REPUBLIKA.CO.ID, BERLIN — Serupa tapi tak sama. Begitulah keluh kesah komunitas Muslim Jerman dalam melaksanakan kewajiban mereka menjalankan ibadah puasa di bulan suci Ramadhan. Mereka mengakui kebebasan beragama di Jerman telah mendapat jaminan konstitusi, namun tidak mudah untuk merayakan Ramadhan di Jerman selayaknya saudara-saudara mereka di dunia Islam.
Abdul Muhsin Nehru, warga yang menetap di Nuremberg selama 25 tahun, percaya bahwa aktivitas harian di Jerman tidak mendukung seorang Muslim untuk berpuasa. Menurutnya, segala sesuatu terlihat lebih sulit. “Di Jerman, hari kerja tidak berubah, sementara di dunia Arab sepengatahuan saya lebih singkat demi mengakomodasi jadwal Ramadhan,” kata dia seperti dikutip dari Deusche Presse Agentur, Jumat (12/8).
Nehru mengungkap rata-rata jam kerja di Jerman dimulai dari pukul 07.00 pagi. Sementara ia, harus bangun pukul 04.00 pagi untuk menyantap sahur. Ia tak mungkin tidur, lantaran shalat subuh dan tadarus Alquran. Saat bekerja, ia merasakan kantuk yang luar biasa. Yang jadi persoalan, ia tidak sempat berbuka bersama keluarganya.
Ahmad Haitham, 33 tahun, seorang warga Palestina yang menikah dengan seorang wanita Jerman, merindukan hidangan tradisional dan suasana Ramadhandi Tanah Airnya. Di luar itu, tantangan yang terberat menurut Ahmad, ia harus menjaga emosi dan hawa nafsu ketika lingkungan di sekitarnya tidak kondusif bagi setiap Muslim untuk berpuasa.
“Ramadhan di Berlin begitu berbeda, Meskipun saya dan istri berpuasa, kami kesulitan untuk mempersiapkan makanan," katanya.
Tahra, nenek 66 tahun, keturunan Pakistan, merindukan suasana Ramadhan di tanah leluhurnya. “Aku bisa mendengar panggilan adzan, dan menyegerakan menuju masjid,” kata dia.
Tahra, yang tinggal di Dusseldorf, mengaku bahagia saat anak dan cucunya datang menyiapkan masakan tradisional Pakistan seperti baklava, kue manis yang terbuat dari sirup atau madu dan diisi dengan kacang cincang.

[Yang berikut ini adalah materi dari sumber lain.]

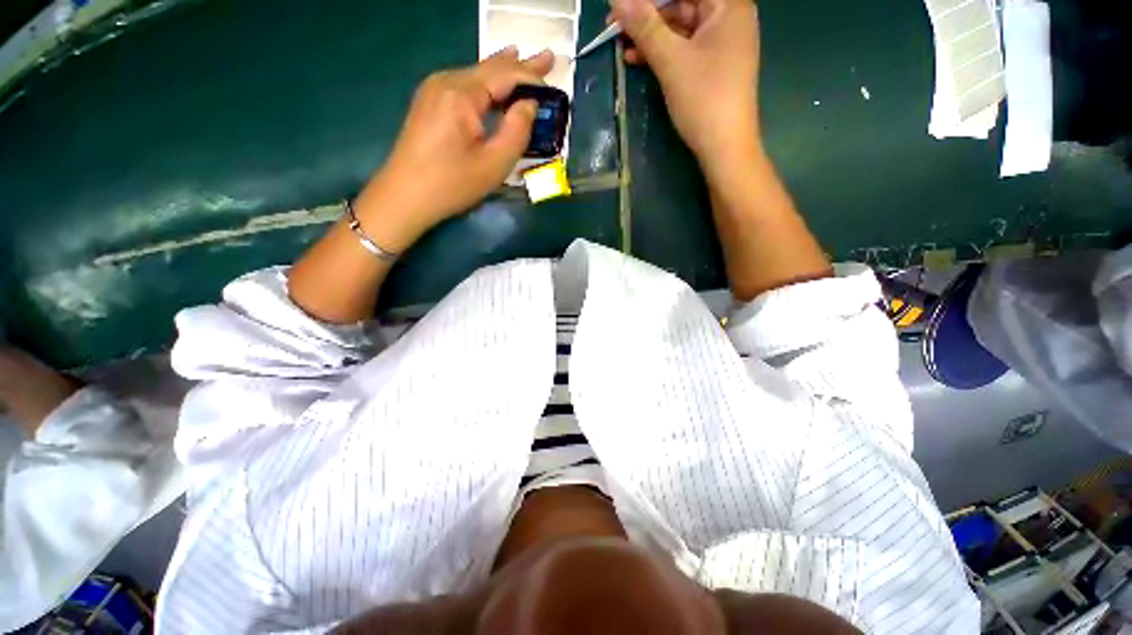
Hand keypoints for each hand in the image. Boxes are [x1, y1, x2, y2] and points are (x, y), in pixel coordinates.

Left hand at [359, 47, 552, 240]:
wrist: (404, 197)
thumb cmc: (452, 185)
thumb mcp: (494, 164)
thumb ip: (517, 131)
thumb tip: (529, 105)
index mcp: (461, 94)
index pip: (505, 75)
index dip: (531, 76)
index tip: (553, 76)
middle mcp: (445, 82)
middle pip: (489, 68)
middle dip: (519, 65)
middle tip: (547, 58)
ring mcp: (433, 90)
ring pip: (476, 75)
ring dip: (502, 72)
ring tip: (524, 62)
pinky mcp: (428, 103)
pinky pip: (464, 86)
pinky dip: (485, 85)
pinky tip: (494, 84)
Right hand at [612, 0, 760, 174]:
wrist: (724, 147)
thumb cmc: (703, 100)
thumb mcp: (671, 61)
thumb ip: (644, 27)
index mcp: (728, 5)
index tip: (622, 5)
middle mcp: (728, 17)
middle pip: (682, 4)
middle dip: (646, 15)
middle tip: (614, 26)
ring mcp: (721, 42)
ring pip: (679, 28)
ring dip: (649, 36)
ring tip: (619, 44)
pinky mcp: (712, 65)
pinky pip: (683, 49)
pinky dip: (661, 53)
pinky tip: (636, 59)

"Ramadhan adalah waktu untuk kebersamaan dengan keluarga dan teman. Kita selalu terpisah selama 11 bulan sebelumnya, " kata Ibrahim, 44 tahun pemilik warnet, yang merupakan warga Jerman keturunan Turki.Ibrahim mengakui ia menghadapi kesulitan di awal-awal puasa, tetapi kesulitan itu hilang seiring waktu.
Berbeda dengan Ezat Ugan, yang begitu menikmati Ramadhan di Berlin, karena ia bertemu dengan saudara-saudaranya yang Muslim dari berbagai belahan dunia. Hal ini juga memungkinkan dia untuk mengetahui lebih lanjut tentang hidangan internasional, seperti Aljazair, Maroko dan bahkan makanan Afghanistan.

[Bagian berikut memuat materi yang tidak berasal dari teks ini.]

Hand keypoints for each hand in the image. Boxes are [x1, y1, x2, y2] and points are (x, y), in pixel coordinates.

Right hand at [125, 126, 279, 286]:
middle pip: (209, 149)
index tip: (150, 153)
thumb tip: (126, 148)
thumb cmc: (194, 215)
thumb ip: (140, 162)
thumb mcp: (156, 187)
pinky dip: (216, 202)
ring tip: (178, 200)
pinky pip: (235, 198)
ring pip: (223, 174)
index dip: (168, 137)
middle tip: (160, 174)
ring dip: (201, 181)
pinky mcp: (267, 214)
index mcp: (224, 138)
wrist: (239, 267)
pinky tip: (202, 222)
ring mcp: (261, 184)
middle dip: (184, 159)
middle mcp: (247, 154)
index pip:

Dan Payam Marouf, 26 tahun, warga Irak yang tinggal di Nuremberg, bersyukur akan menghabiskan tahun ini Ramadhan di Jerman, karena saat tiba cuaca lebih bersahabat untuk menjalankan puasa ketimbang tanah leluhurnya, dimana suhu dengan mudah mencapai 50 derajat Celcius saat ini tahun.
Jerman, saat ini memiliki lebih dari 40 masjid. Selama Ramadhan, seluruh masjid penuh disesaki para jamaah yang meniatkan diri untuk berbuka bersama, bertarawih dan tadarusan. Seperti saudara-saudara mereka di seluruh dunia, 4 juta Muslim di Jerman berharap untuk melaksanakan kewajiban mereka di bulan suci Ramadhan dengan penuh khidmat.
Lebih dari setengah Muslim yang tinggal di Jerman berasal dari Turki. Sisanya berasal dari negara-negara Arab atau Afrika, tetapi ada juga beberapa ribu Jerman yang telah masuk Islam. Meski kebebasan beragama dijamin konstitusi Jerman, namun, banyak Muslim merasa merayakan Ramadhan di Jerman tidak serupa seperti di dunia Islam.